EXERCISE REQUIREMENTS ::
In the records below, write out everything from the line containing "Umweltbildung und Globales Lernen sind" down to the line containing "terminat tragic pentru amândoi", including both of those lines. Leave the pictures out of your answer.
┄┄┄┄┄┄┄┄┄┄┄┄┄┄┄┄┄┄┄┄
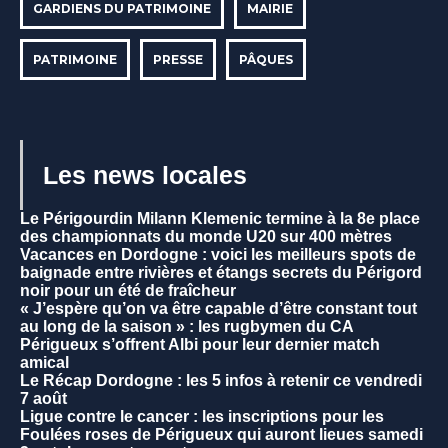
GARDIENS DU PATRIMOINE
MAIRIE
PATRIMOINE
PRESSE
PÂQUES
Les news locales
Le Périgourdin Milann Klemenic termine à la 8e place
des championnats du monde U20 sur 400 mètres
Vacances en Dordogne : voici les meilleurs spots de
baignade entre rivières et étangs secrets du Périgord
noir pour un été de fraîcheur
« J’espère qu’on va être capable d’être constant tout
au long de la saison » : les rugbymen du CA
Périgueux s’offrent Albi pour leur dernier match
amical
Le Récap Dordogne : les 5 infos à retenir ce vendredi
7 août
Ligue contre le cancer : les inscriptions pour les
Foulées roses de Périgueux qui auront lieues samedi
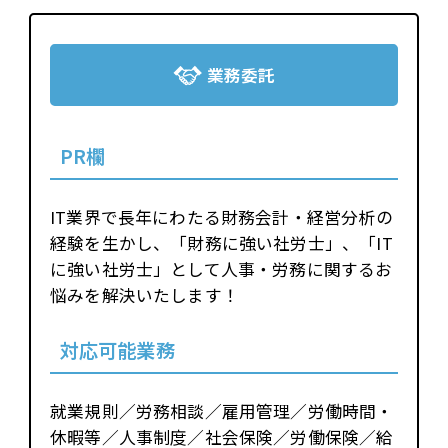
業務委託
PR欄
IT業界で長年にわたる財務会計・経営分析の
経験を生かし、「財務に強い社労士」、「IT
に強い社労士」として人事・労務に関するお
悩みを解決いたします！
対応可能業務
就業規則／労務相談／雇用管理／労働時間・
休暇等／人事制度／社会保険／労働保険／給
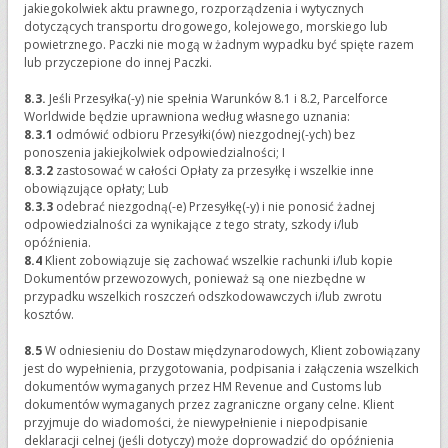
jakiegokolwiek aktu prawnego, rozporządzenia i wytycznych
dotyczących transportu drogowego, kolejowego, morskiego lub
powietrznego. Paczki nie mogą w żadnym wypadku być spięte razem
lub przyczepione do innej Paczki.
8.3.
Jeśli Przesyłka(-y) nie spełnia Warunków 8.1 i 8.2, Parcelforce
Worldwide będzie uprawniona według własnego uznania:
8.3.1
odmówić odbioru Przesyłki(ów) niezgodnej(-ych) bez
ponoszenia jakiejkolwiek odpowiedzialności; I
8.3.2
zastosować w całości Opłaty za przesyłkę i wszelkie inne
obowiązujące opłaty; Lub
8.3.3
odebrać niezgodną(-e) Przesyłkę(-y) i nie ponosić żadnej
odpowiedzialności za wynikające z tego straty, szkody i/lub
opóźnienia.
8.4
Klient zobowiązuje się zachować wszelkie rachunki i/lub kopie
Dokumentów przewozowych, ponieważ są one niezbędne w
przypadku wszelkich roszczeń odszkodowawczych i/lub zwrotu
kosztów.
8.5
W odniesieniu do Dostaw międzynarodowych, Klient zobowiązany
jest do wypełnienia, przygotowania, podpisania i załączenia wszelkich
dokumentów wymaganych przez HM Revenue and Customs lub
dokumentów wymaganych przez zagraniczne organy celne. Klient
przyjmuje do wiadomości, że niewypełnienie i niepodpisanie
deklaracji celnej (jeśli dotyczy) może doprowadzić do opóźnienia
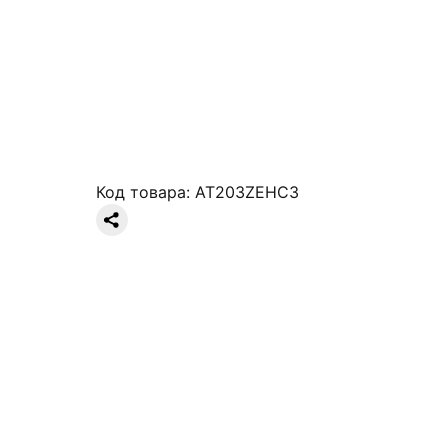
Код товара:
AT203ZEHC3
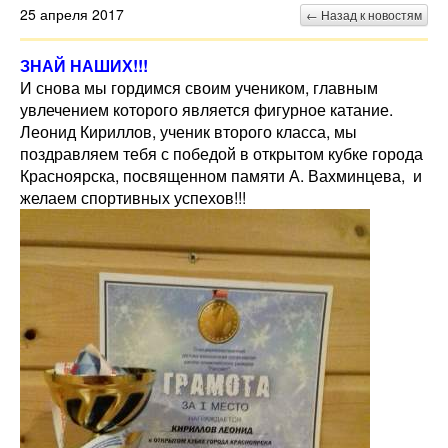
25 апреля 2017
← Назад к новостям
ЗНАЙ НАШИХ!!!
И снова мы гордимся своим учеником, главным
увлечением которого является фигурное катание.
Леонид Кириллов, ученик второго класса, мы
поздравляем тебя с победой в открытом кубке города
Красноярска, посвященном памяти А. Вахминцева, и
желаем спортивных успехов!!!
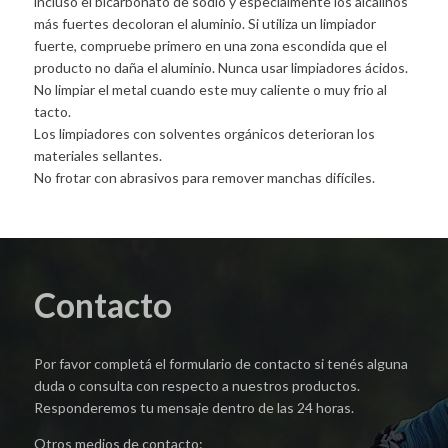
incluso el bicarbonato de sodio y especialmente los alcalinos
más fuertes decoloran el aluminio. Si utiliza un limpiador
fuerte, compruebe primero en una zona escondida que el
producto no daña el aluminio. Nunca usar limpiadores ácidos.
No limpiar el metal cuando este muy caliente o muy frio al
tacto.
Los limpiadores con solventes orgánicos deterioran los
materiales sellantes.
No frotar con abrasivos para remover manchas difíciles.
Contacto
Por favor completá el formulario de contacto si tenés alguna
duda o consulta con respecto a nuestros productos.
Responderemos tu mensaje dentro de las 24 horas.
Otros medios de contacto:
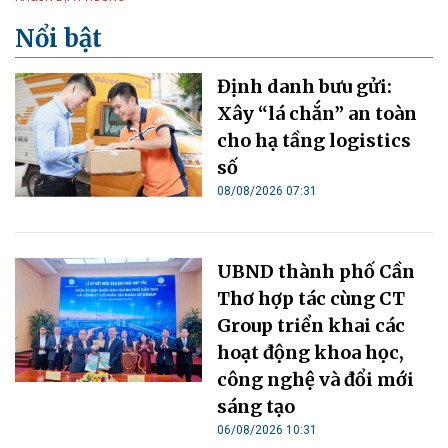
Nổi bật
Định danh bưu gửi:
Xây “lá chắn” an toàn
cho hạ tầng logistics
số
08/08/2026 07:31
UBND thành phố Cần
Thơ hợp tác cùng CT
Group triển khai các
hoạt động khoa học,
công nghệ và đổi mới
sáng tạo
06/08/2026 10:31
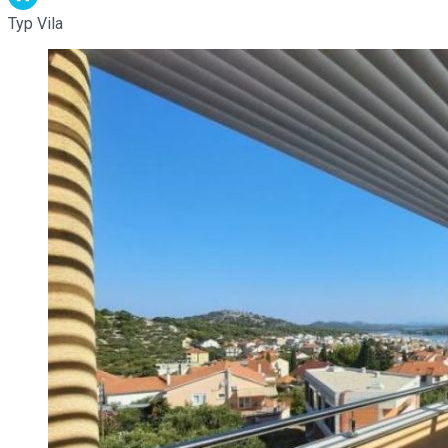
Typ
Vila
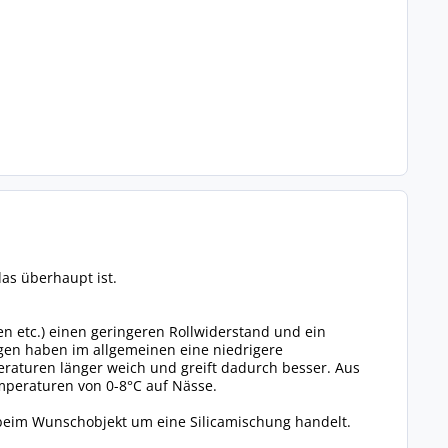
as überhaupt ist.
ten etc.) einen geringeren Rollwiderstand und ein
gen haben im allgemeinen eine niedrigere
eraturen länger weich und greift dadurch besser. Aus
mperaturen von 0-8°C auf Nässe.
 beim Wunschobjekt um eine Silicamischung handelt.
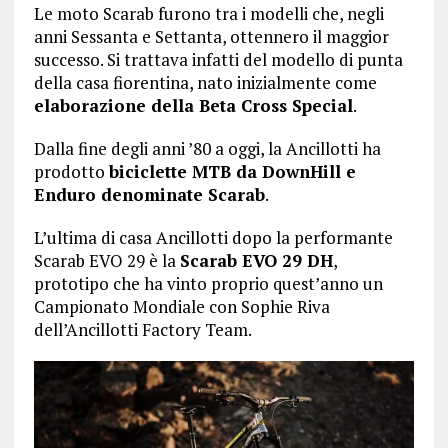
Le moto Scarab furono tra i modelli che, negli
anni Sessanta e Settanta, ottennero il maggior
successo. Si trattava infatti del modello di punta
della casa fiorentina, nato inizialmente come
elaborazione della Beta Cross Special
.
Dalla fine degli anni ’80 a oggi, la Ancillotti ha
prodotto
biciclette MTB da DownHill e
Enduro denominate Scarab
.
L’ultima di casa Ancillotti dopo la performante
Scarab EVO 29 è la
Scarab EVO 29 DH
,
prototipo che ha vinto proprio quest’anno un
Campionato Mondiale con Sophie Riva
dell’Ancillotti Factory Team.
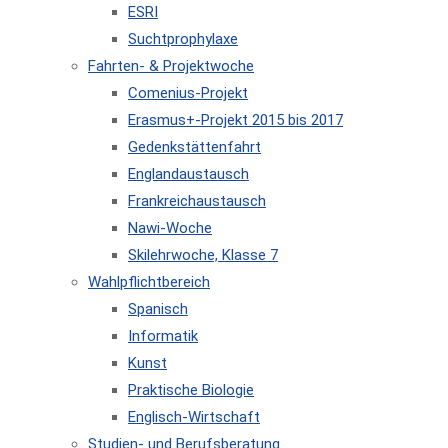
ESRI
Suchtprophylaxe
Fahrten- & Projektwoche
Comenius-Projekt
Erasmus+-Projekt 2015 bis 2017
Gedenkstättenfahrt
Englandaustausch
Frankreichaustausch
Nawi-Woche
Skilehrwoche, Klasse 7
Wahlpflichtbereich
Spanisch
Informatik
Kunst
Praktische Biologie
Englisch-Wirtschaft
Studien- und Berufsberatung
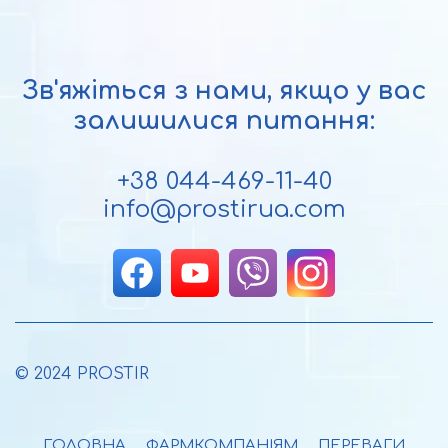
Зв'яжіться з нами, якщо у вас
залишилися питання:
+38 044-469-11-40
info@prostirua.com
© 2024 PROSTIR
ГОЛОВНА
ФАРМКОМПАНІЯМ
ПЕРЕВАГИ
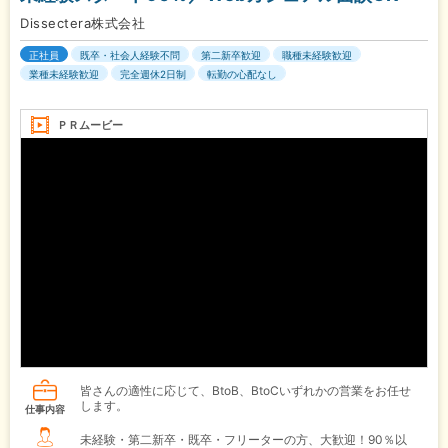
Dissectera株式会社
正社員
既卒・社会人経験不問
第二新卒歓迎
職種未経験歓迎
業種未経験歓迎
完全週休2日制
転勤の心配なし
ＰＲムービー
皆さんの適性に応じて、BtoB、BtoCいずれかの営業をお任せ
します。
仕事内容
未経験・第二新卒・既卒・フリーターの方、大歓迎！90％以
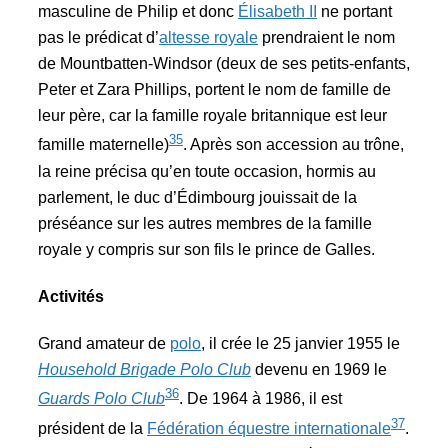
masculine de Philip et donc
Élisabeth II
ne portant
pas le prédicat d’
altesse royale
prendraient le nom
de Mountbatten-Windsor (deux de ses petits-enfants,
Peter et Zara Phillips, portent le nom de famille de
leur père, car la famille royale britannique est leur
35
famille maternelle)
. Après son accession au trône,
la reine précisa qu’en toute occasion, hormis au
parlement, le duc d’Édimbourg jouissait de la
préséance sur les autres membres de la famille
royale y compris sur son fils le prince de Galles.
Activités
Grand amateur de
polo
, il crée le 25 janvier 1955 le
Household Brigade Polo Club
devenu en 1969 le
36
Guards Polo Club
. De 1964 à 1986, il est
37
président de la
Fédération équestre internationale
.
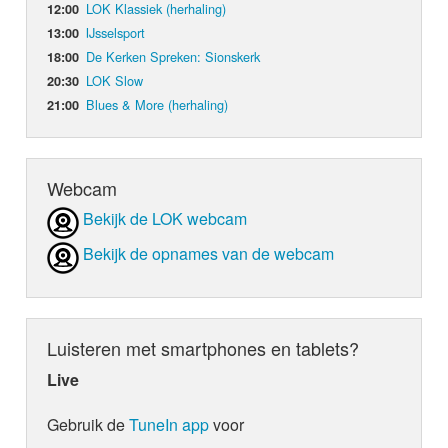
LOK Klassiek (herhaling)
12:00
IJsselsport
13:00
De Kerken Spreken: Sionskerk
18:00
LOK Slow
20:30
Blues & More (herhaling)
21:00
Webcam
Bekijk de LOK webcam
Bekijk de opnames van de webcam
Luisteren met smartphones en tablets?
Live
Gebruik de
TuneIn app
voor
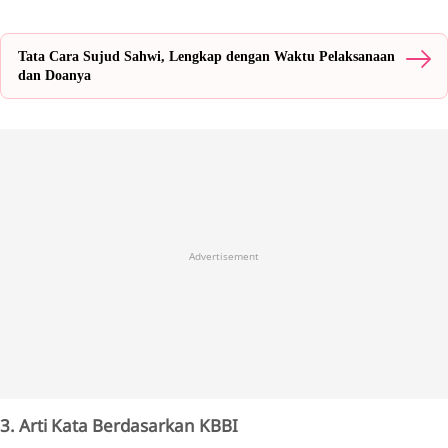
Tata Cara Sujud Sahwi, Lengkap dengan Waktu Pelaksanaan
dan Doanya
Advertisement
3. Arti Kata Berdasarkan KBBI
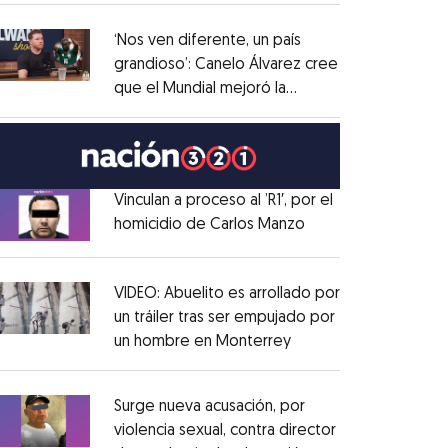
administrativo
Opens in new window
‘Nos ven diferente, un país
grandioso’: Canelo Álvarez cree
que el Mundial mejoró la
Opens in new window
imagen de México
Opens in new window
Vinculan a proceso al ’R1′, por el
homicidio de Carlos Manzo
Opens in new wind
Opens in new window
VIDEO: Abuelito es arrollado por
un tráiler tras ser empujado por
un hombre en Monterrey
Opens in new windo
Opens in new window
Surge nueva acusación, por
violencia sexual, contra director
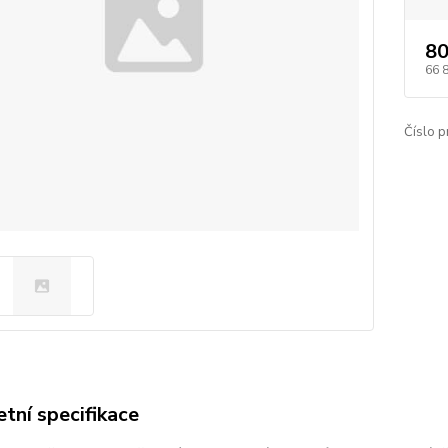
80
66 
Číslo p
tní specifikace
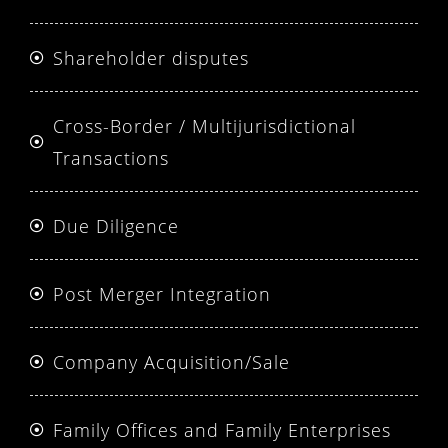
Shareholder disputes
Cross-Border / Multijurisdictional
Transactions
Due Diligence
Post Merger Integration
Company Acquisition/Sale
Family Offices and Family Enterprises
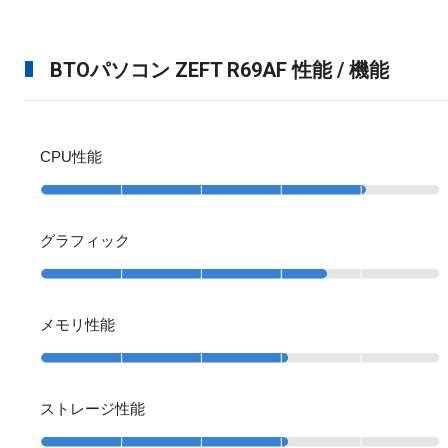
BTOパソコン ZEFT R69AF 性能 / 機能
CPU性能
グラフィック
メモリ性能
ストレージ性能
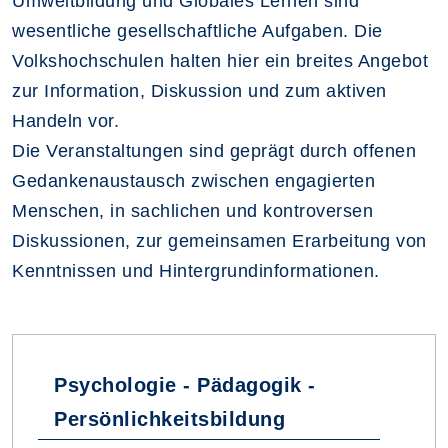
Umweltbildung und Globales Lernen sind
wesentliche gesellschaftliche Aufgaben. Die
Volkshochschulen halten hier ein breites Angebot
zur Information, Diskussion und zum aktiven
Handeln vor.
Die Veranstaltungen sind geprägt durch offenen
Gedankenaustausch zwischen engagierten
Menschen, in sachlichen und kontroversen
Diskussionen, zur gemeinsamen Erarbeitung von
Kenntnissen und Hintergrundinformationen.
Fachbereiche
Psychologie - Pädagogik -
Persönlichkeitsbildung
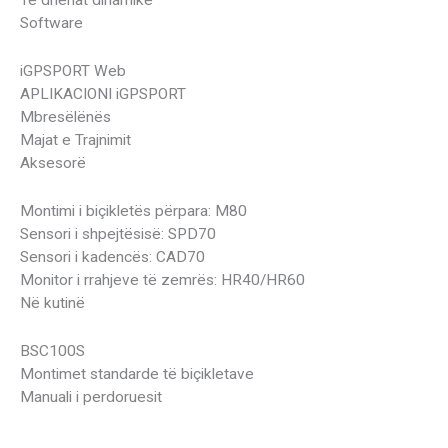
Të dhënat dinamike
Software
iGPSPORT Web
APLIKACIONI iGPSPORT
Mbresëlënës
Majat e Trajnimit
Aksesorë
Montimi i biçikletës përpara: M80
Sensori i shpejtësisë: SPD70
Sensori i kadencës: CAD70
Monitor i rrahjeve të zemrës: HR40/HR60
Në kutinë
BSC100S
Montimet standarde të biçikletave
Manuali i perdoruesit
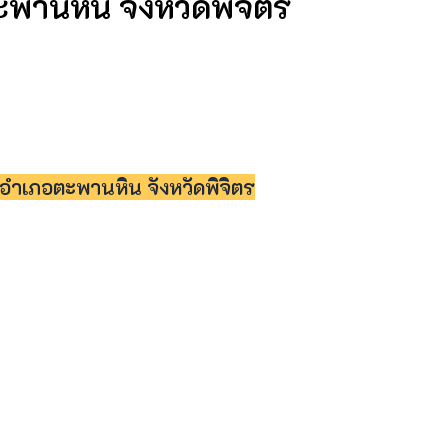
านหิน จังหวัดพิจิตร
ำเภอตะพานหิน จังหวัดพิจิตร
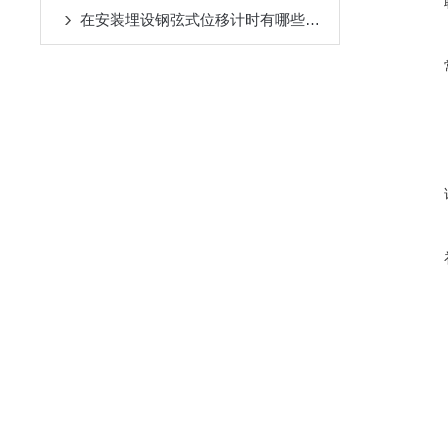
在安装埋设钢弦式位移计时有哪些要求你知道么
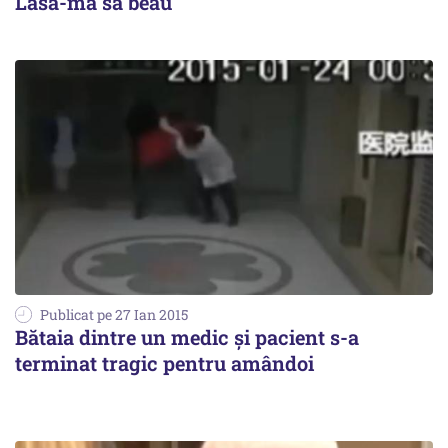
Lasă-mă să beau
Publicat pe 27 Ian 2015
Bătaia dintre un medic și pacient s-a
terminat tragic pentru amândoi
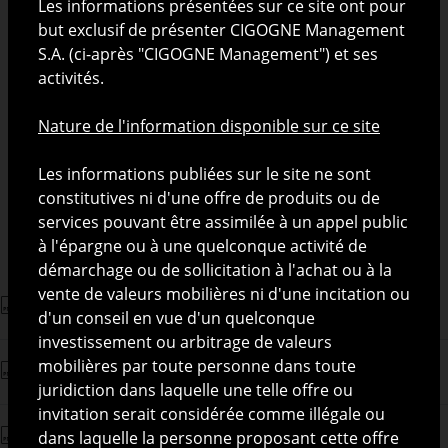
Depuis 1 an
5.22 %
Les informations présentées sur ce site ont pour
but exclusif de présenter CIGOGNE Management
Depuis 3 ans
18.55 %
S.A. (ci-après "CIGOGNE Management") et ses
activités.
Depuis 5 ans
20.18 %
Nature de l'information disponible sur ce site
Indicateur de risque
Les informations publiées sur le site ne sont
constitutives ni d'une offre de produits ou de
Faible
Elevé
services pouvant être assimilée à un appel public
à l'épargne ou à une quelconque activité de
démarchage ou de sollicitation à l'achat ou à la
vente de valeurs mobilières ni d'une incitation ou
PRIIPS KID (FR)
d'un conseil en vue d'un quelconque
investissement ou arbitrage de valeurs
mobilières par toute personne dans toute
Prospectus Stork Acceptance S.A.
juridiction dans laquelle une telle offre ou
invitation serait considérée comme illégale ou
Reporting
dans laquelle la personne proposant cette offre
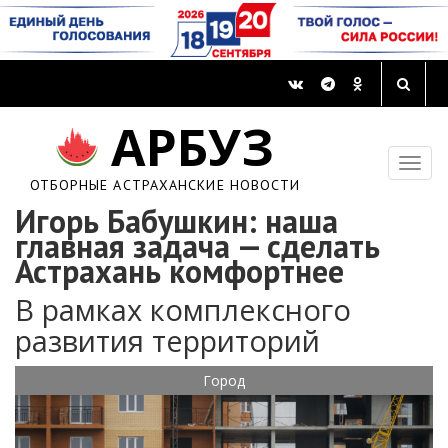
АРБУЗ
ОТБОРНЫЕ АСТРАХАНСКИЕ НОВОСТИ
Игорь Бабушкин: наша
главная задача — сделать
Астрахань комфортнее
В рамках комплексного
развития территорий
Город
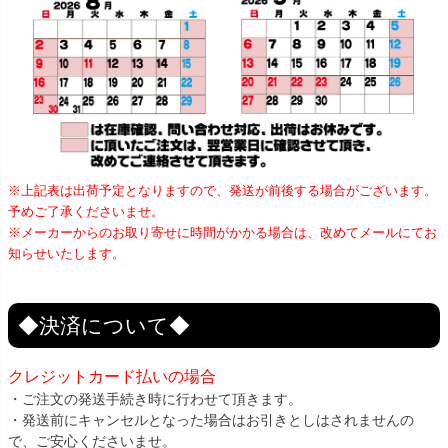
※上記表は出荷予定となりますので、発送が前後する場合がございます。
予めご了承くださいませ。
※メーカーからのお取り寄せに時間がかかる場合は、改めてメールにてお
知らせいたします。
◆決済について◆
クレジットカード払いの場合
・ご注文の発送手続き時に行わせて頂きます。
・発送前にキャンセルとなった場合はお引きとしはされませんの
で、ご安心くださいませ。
┄┄┄┄┄┄┄┄┄┄┄┄┄┄┄┄┄┄┄┄
RESULT OF THE TASK ::
Umweltbildung und Globales Lernen sind
wesentliche gesellschaftliche Aufgaben. Die
Volkshochschulen halten hier ein breites Angebot
zur Information, Diskussion und zum aktiven
Handeln vor.
Die Veranstaltungen sind geprägt durch offenen
Gedankenaustausch zwischen engagierten
Menschen, in sachlichen und kontroversen
Diskussionen, zur gemeinsamen Erarbeitung von
Kenntnissen und Hintergrundinformationen.
Fachbereiche
Psychologie - Pädagogik -
Persönlichkeitsbildung
Të dhënat dinamike
Software
iGPSPORT Web
APLIKACIONI iGPSPORT
Mbresëlënës
Majat e Trajnimit
Aksesorë
Montimi i biçikletës përpara: M80
Sensori i shpejtësisë: SPD70
Sensori i kadencës: CAD70
Monitor i rrahjeve të zemrës: HR40/HR60
Në kutinë
BSC100S
Montimet standarde të biçikletave
Manuali i perdoruesit
านหิน จังหวัดพิจิตร
ำเภอตะพานหิน จังหวัดพิจิตร
在安装埋设钢弦式位移计时有哪些要求你知道么
Lasă-mă să beau
Publicat pe 27 Ian 2015
Bătaia dintre un medic și pacient s-a
terminat tragic pentru amândoi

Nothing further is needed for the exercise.